Exercise materials.

BEGIN

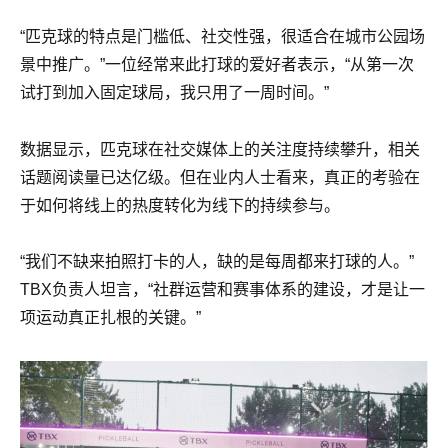
“匹克球的特点是门槛低、社交性强，很适合在城市公园场
景中推广。”一位经常来此打球的爱好者表示，“从第一次
试打到加入固定球局，我只用了一周时间。”
数据显示，匹克球在社交媒体上的关注度持续攀升，相关
话题阅读量已达亿级。但在业内人士看来，真正的考验在
于如何将线上的热度转化为线下的持续参与。
“我们不缺来拍照打卡的人，缺的是每周都来打球的人。”
TBX负责人坦言，“社群运营和赛事体系的建设，才是让一
项运动真正扎根的关键。”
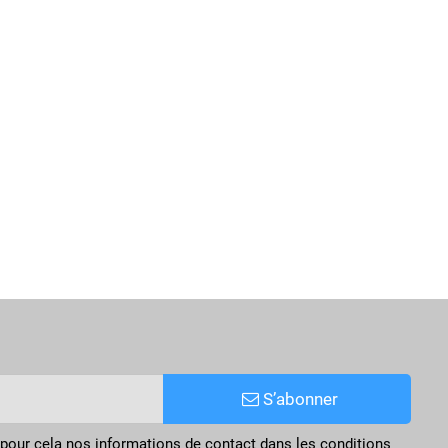
S’abonner
pour cela nos informations de contact dans les conditions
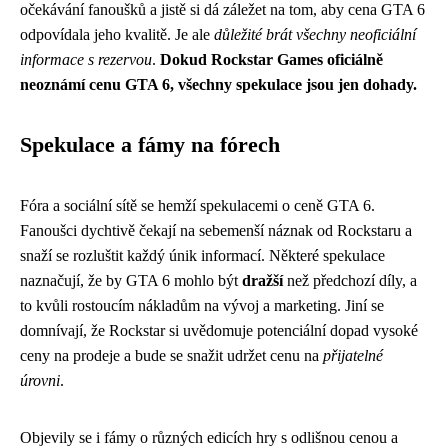
očekávání fanoušků a jistě si dá záležet na tom, aby cena GTA 6
odpovídala jeho kvalitě. Je ale
důležité brát všechny neoficiální
informace s rezervou
.
Dokud Rockstar Games oficiálně
neoznámí cenu GTA 6, všechny spekulace jsou jen dohady.
Spekulace a fámy na fórech
Fóra a sociální sítě se hemží spekulacemi o ceně GTA 6.
Fanoušci dychtivě čekají na sebemenší náznak od Rockstaru a
snaží se rozluštit každý únik informací. Některé spekulace
naznačují, že by GTA 6 mohlo být
dražší
než předchozí díly, a
to kvůli rostoucím nákladům na vývoj a marketing. Jiní se
domnívají, že Rockstar si uvědomuje potenciální dopad vysoké
ceny na prodeje a bude se snažit udržet cenu na
přijatelné
úrovni
.
Objevily se i fámy o různých edicích hry s odlišnou cenou a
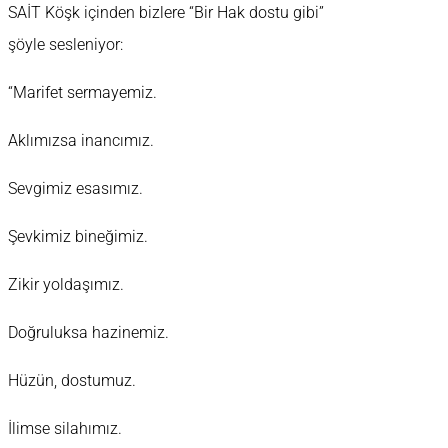
SAİT Köşk içinden bizlere “Bir Hak dostu gibi”
şöyle sesleniyor:
“Marifet sermayemiz.
Aklımızsa inancımız.
Sevgimiz esasımız.
Şevkimiz bineğimiz.
Zikir yoldaşımız.
Doğruluksa hazinemiz.
Hüzün, dostumuz.
İlimse silahımız.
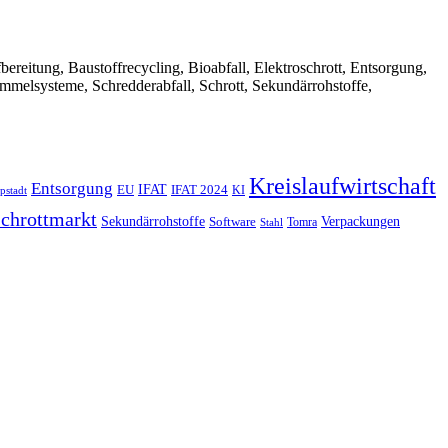
Aufbereitung, Baustoffrecycling, Bioabfall, Elektroschrott, Entsorgung,
ammelsysteme, Schredderabfall, Schrott, Sekundärrohstoffe,
Kreislaufwirtschaft
Entsorgung
IFAT
EU
IFAT 2024
KI
pstadt
chrottmarkt
Verpackungen
Sekundärrohstoffe
Software
Tomra
Stahl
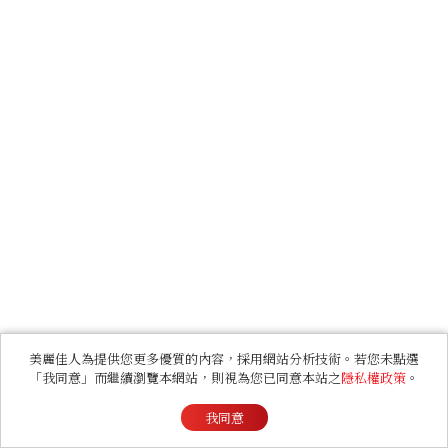
美麗佳人為提供您更多優質的內容，採用網站分析技術。若您未點選
「我同意」而繼續瀏覽本網站，則視為您已同意本站之
隱私權政策
。
我同意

END

Without the pictures, give all the records above again exactly.

Answer to the exercise.
“匹克球的特点是门槛低、社交性强，很适合在城市公园场
景中推广。”一位经常来此打球的爱好者表示，“从第一次
试打到加入固定球局，我只用了一周时间。”
数据显示，匹克球在社交媒体上的关注度持续攀升，相关
话题阅读量已达亿级。但在业内人士看来，真正的考验在
于如何将线上的热度转化为线下的持续参与。
“我们不缺来拍照打卡的人，缺的是每周都来打球的人。”
TBX负责人坦言，“社群运营和赛事体系的建设，才是让一
项运动真正扎根的关键。”
S’abonner
pour cela nos informations de contact dans les conditions
očekávání fanoušků a jistě si dá záležet na tom, aby cena GTA 6
odpovídala jeho kvalitě. Je ale
důležité brát všechny neoficiální
informace s rezervou
.
Dokud Rockstar Games oficiálně
neoznámí cenu GTA 6, všechny spekulace jsou jen dohady.
Spekulace a fámy na fórech
Fóra a sociální sítě se hemží spekulacemi o ceně GTA 6.
Fanoušci dychtivě čekají na sebemenší náznak od Rockstaru a
snaží se rozluštit každý únik informací. Některé spekulace
naznačují, že by GTA 6 mohlo být
dražší
než předchozí díly, a
to kvůli rostoucím nákladům na vývoj a marketing. Jiní se
domnívají, že Rockstar si uvědomuje potenciální dopad vysoké
ceny na prodeje a bude se snažit udržet cenu na
přijatelné
úrovni
.
Objevily se i fámy o různých edicích hry s odlišnou cenou a
SAİT Köşk içinden bizlere “Bir Hak dostu gibi”
şöyle sesleniyor:
“Marifet sermayemiz.
Aklımızsa inancımız.
Sevgimiz esasımız.
Şevkimiz bineğimiz.
Zikir yoldaşımız.
Doğruluksa hazinemiz.
Hüzün, dostumuz.
İlimse silahımız.
Aufbereitung, Baustoffrecycling, Bioabfall, Elektroschrott, Entsorgung,
ammelsysteme, Schredderabfall, Schrott, Sekundärrohstoffe,
Kreislaufwirtschaft
Entsorgung
IFAT
EU
IFAT 2024
KI
pstadt
chrottmarkt
Verpackungen
Sekundärrohstoffe
Software
Tomra
Stahl
美麗佳人為提供您更多優質的內容，採用網站分析技術。若您未點選
「我同意」而繼續瀏覽本網站，則視為您已同意本站之
隱私權政策
。
我同意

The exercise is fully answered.